The workforce plan – worth the wait?
This week bureau chief Ben Clover is joined by colleagues Nick Kituno and Zoe Tidman.
The long-awaited NHS workforce plan finally arrived last week, missing lots of the detail that managers and professional associations were crying out for. What was in it, what was not in it and a few surprises are covered in this week’s podcast.
Also, what are the prospects for the NHS’s crumbling estate. Correspondent Zoe Tidman takes us through the latest in the convoluted quest to get some refurbished hospitals finished this side of 2030.
Big beasts of policy name their best and worst
This week HSJ is joined by Nigel Edwards, chief executive of the Nuffield Trust, and Richard Murray, chief executive of the King’s Fund, who are both nearing the end of long stints at the think tanks.
Two of the most influential voices on health policy and leadership, the pair reflect on what has gone right and wrong over the last three decades, and why history keeps repeating itself.
They spoke to Annabelle Collins and Lawrence Dunhill.
Palantir’s latest NHS deal explained
NHS England’s surprise decision to hand US tech giant Palantir a further £25m deal this week without a competitive process provoked a mixture of fury and confusion.

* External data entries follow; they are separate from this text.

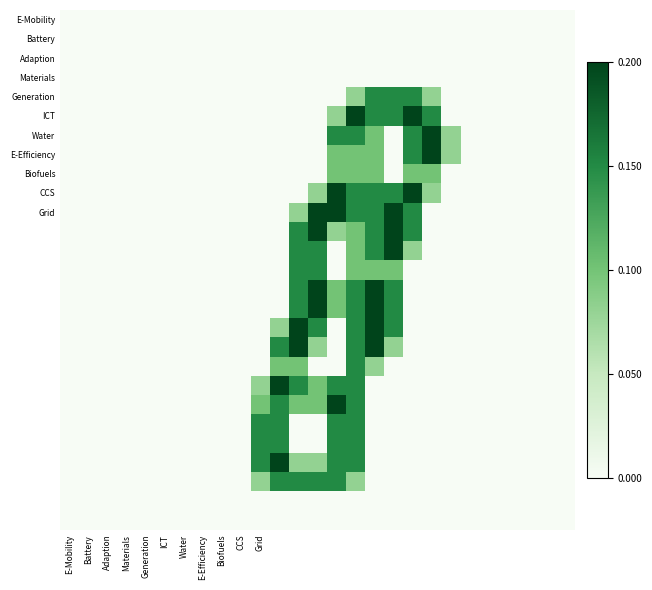

How many distinct data groups are displayed?

27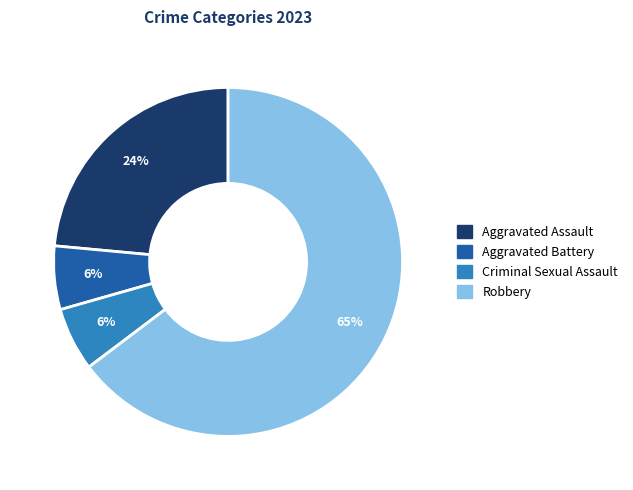

The Aggravated Assault slice represents 9% of the pie. True or false?

False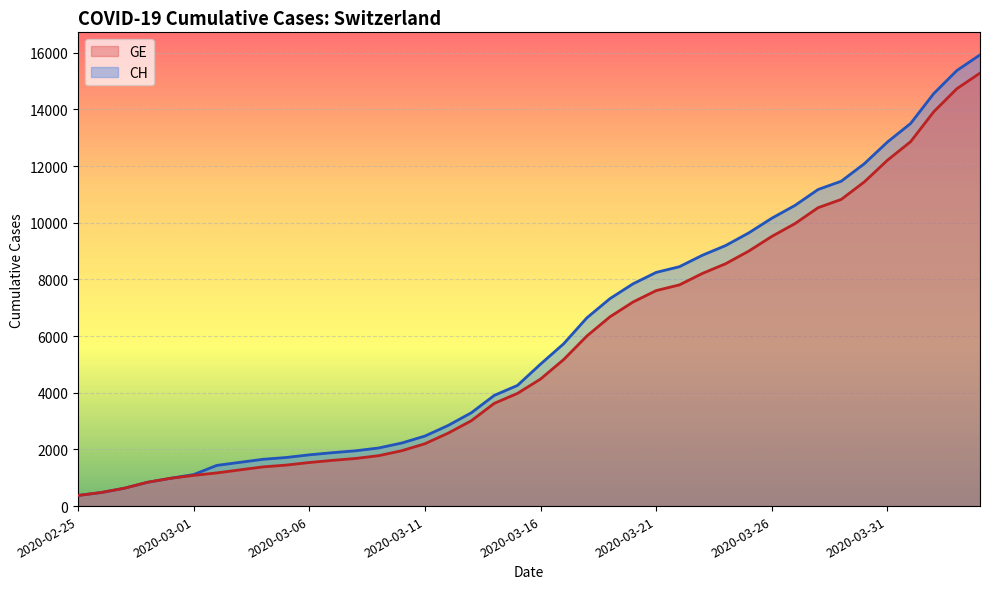

What is the smallest value displayed?

375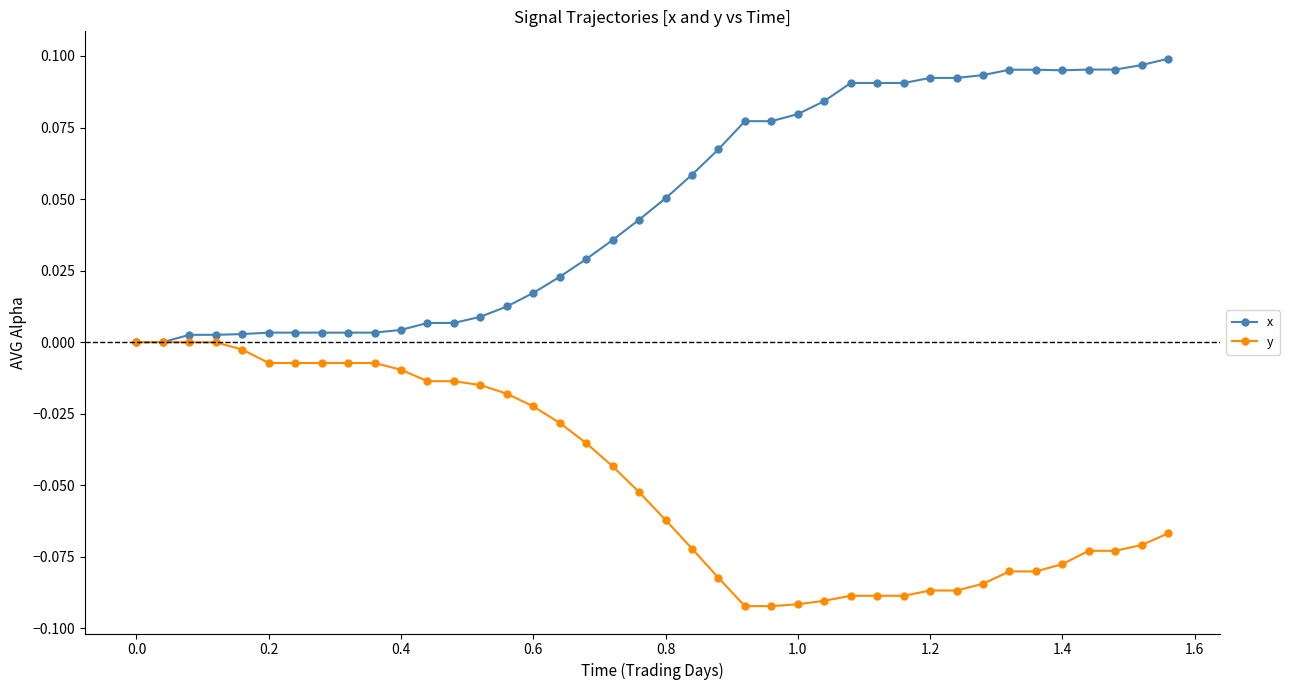

Which series has the largest total across all categories?

x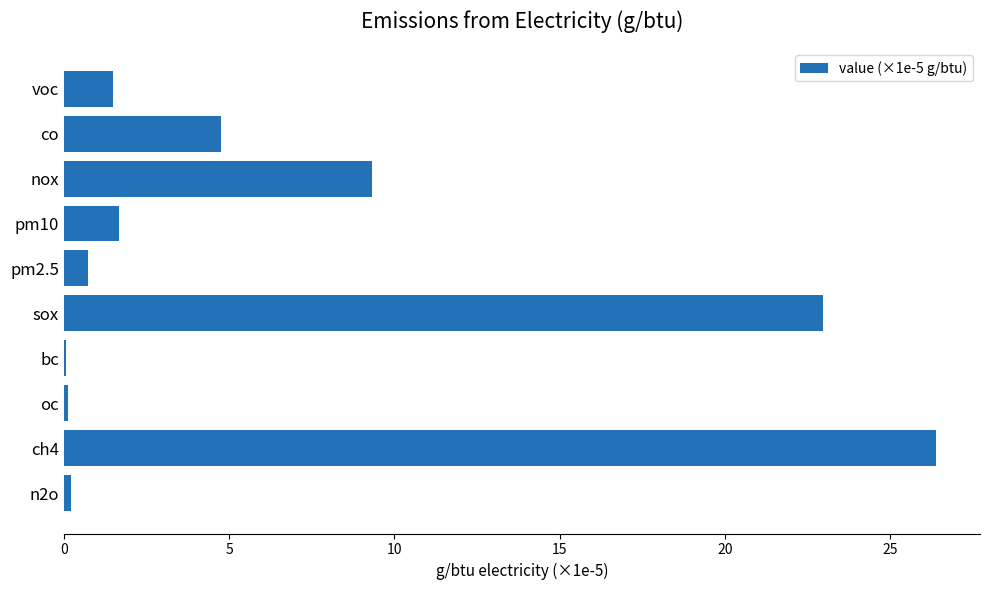

Which label corresponds to the largest value in the chart?

ch4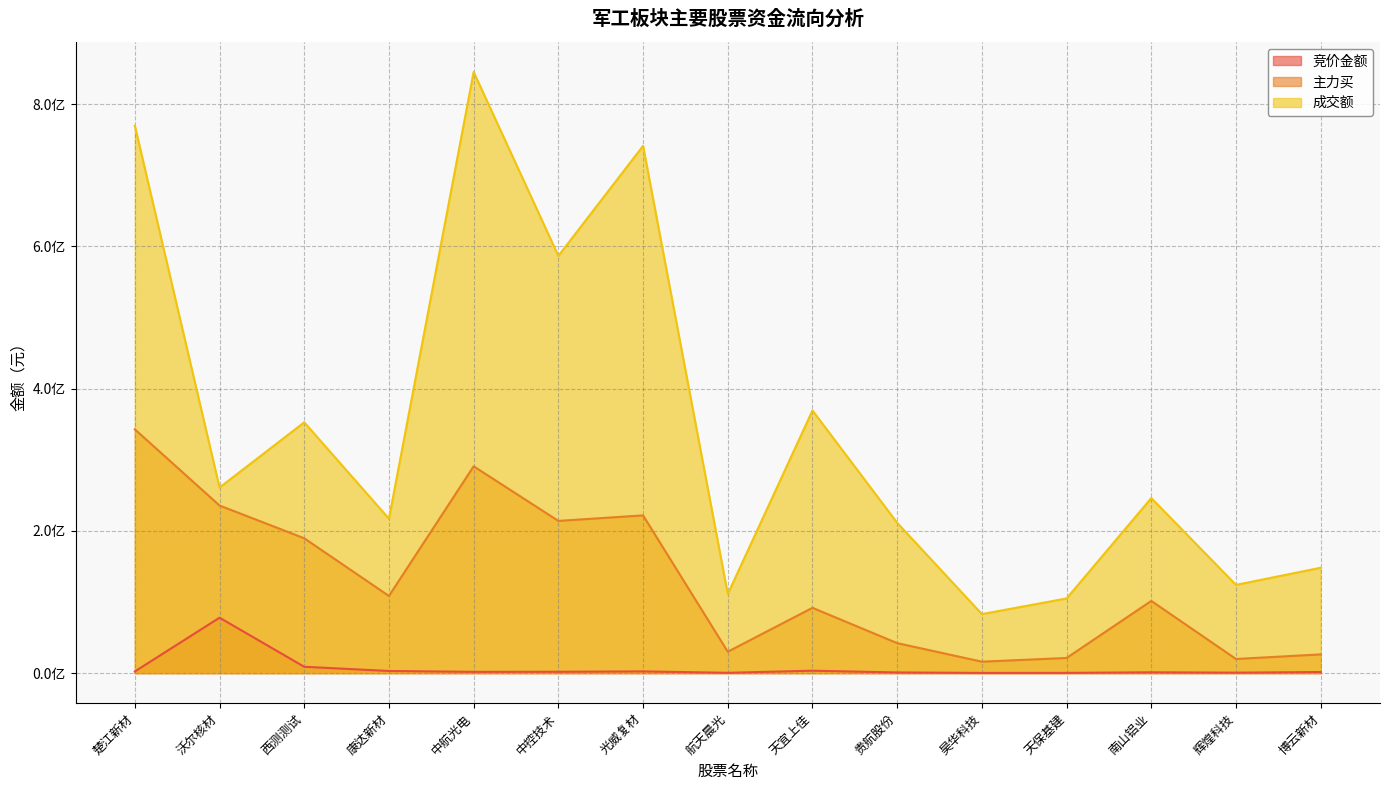

True or false: 成交额 and 竞价金额 cross at least once.

False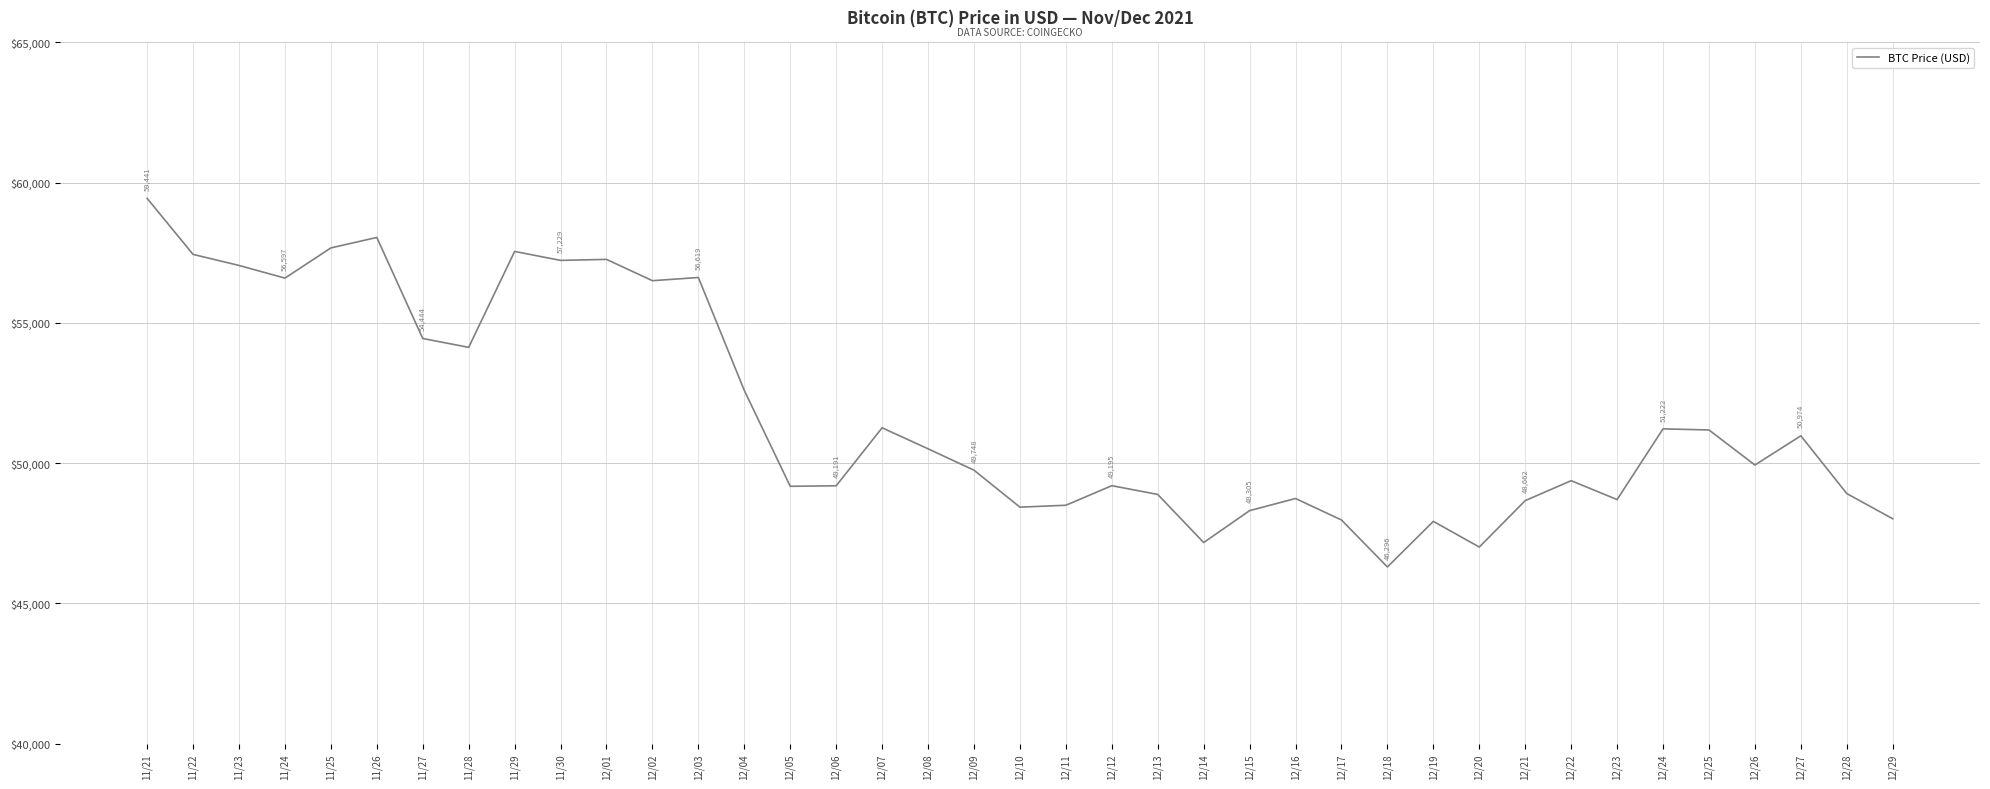

True or false: the data shows 15195 at 12/11.

False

We explain what the new contract means and why its so controversial.
Also this week, we review the latest government mandate for NHS England and its luke-warm response to the Hewitt review of integrated care systems.
Live from Confed
We're joined by Matthew Taylor, NHS Confederation chief and HSJ Health Check fan, to discuss Amanda Pritchard's speech and other developments on day one of the ConfedExpo conference.
21 days stuck in A&E
We discuss data revealing the true scale of long A&E waits for mental health patients and what acute trusts are trying to do about it without any extra national funding.
Also: most GP practices are still using old-fashioned paper records, despite a commitment four years ago to get rid of them. We discuss whether it’s worth GPs’ time and money to make the switch.
With Annabelle Collins, Joe Talora and Emily Townsend.